Livigno rafforza la sanità territoriale: nuova TAC, Risonanza Magnetica e frigoemoteca per l’eredità olimpica
di Redazione
22/11/2025
L’arrivo delle nuove apparecchiature diagnostiche alla Casa della Sanità di Livigno segna un passaggio che va oltre l’adeguamento tecnologico: è l’affermazione concreta di un modello sanitario pensato per rispondere alle esigenze di un territorio di montagna che, nei prossimi anni, sarà al centro dell’attenzione internazionale grazie ai Giochi Olimpici e Paralimpici 2026. L’installazione della TAC, della Risonanza Magnetica e della frigoemoteca automatizzata completa infatti un intervento che rafforzerà stabilmente l’assistenza per residenti e turisti dell’Alta Valtellina.
Una struttura potenziata per un territorio che si prepara ad accogliere il mondo
Le operazioni di posa della nuova diagnostica pesante si sono concluse nei locali rinnovati della Casa della Sanità, dove l’assessore regionale al Welfare Guido Bertolaso ha sottolineato l’importanza dell’intervento, definendolo “un passaggio decisivo verso la piena operatività della struttura”. L’impianto della TAC e della Risonanza Magnetica rappresenta un salto di qualità significativo, soprattutto in considerazione del volume di presenze previsto durante l’evento olimpico e dell’esigenza di un presidio sanitario pienamente autonomo, capace di rispondere con rapidità alle richieste diagnostiche.
Il presidio continuerà a operare come Punto di Primo Intervento h24, con ambulatori attivi cinque giorni alla settimana e una dotazione diagnostica completa, compresa l’attività orto-traumatologica e cardiologica gestita dall’ASST Niguarda. Un servizio pensato per garantire continuità non soltanto nelle fasi di picco stagionale, ma durante tutto l’anno.

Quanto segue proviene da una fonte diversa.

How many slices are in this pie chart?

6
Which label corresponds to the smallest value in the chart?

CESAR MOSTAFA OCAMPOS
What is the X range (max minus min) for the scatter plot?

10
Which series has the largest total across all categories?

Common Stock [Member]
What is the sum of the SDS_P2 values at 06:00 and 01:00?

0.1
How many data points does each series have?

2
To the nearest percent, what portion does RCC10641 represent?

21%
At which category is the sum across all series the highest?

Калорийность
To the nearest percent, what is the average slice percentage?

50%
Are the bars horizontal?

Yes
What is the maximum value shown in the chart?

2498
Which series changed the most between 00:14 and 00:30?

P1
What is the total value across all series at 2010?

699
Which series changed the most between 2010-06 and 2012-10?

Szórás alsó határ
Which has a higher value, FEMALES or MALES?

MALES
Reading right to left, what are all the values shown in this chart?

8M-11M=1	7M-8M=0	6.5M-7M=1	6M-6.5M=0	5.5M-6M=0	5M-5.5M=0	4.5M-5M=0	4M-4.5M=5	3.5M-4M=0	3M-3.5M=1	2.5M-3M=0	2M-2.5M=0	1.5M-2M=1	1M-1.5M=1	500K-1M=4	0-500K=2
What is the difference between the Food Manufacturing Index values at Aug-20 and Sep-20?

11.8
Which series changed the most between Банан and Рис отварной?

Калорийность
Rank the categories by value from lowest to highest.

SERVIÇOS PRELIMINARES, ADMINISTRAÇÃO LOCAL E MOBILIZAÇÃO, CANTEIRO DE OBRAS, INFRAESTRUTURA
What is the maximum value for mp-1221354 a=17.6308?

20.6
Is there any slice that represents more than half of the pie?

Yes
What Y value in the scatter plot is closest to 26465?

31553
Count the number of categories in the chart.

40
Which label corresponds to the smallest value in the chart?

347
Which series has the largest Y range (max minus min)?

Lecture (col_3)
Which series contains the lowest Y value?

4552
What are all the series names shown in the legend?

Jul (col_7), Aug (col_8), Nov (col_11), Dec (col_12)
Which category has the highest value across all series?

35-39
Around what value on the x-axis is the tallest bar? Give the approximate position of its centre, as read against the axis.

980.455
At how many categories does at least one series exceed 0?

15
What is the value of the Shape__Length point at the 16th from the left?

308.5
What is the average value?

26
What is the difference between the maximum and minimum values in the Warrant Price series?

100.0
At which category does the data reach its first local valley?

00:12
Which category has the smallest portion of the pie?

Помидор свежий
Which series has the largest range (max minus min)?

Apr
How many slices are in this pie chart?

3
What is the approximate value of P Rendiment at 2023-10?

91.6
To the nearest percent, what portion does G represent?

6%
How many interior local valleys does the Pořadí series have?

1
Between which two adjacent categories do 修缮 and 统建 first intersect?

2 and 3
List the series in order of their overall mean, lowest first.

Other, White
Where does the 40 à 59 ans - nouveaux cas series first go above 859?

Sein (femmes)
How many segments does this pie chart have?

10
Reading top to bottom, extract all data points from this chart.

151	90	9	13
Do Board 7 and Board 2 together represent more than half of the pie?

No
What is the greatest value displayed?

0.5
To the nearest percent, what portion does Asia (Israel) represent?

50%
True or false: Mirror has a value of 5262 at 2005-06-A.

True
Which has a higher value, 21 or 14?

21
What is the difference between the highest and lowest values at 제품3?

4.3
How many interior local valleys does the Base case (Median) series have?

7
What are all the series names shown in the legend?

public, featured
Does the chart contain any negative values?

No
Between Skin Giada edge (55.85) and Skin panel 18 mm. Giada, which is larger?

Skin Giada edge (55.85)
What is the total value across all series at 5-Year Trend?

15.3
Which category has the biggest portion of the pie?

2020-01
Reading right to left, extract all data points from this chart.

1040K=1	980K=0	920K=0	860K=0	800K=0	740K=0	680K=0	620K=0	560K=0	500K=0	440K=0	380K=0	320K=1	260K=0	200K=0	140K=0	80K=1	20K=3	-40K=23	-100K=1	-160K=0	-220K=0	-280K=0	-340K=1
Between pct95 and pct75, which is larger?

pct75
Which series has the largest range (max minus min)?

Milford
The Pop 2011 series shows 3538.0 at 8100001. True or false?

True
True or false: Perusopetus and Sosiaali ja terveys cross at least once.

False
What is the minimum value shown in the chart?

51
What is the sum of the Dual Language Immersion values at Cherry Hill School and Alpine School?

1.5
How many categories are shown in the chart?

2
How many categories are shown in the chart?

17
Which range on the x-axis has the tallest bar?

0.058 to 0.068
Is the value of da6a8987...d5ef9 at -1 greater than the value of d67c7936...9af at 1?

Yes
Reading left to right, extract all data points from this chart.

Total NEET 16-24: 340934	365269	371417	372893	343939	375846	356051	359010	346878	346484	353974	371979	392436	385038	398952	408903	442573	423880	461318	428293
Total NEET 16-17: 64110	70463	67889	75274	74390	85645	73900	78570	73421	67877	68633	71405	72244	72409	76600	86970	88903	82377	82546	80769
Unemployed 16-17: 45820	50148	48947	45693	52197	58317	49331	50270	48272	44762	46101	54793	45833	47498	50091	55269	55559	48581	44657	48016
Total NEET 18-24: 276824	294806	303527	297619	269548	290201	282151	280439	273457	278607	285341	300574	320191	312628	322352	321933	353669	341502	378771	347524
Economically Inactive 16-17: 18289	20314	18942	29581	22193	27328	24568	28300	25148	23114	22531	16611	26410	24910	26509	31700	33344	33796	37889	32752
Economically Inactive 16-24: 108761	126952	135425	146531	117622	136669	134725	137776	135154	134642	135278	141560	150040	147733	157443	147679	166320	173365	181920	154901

Frigoemoteca, area emergenza olimpica e un modello replicabile
Parallelamente proseguono gli interventi al piano terra per l’allestimento dell’Area Emergenza Olimpica: moduli abitativi temporanei di 300 metri quadrati, operativi a inizio 2026 e rimossi dopo i Giochi. La riorganizzazione degli spazi mira a migliorare i flussi interni e a rendere ancora più efficiente il Punto di Primo Intervento.
L’installazione della frigoemoteca, collegata da remoto al Centro Trasfusionale dell’ASST Niguarda, introduce un sistema avanzato per la conservazione degli emocomponenti, essenziale nei casi di emergenza e nei contesti in cui rapidità e sicurezza devono procedere di pari passo.
Per Mario Melazzini, direttore generale Welfare di Regione Lombardia, la collaborazione con Niguarda rappresenta “un modello innovativo e replicabile di sanità di montagna”, mentre il sindaco Remo Galli parla di “un passo fondamentale per rafforzare la sanità pubblica della comunità, unendo eredità olimpica e diritto alla salute”.
Una visione condivisa anche da Alberto Zoli, direttore generale dell’ASST Niguarda, che definisce l’intervento “una delle più significative testimonianze della legacy olimpica”.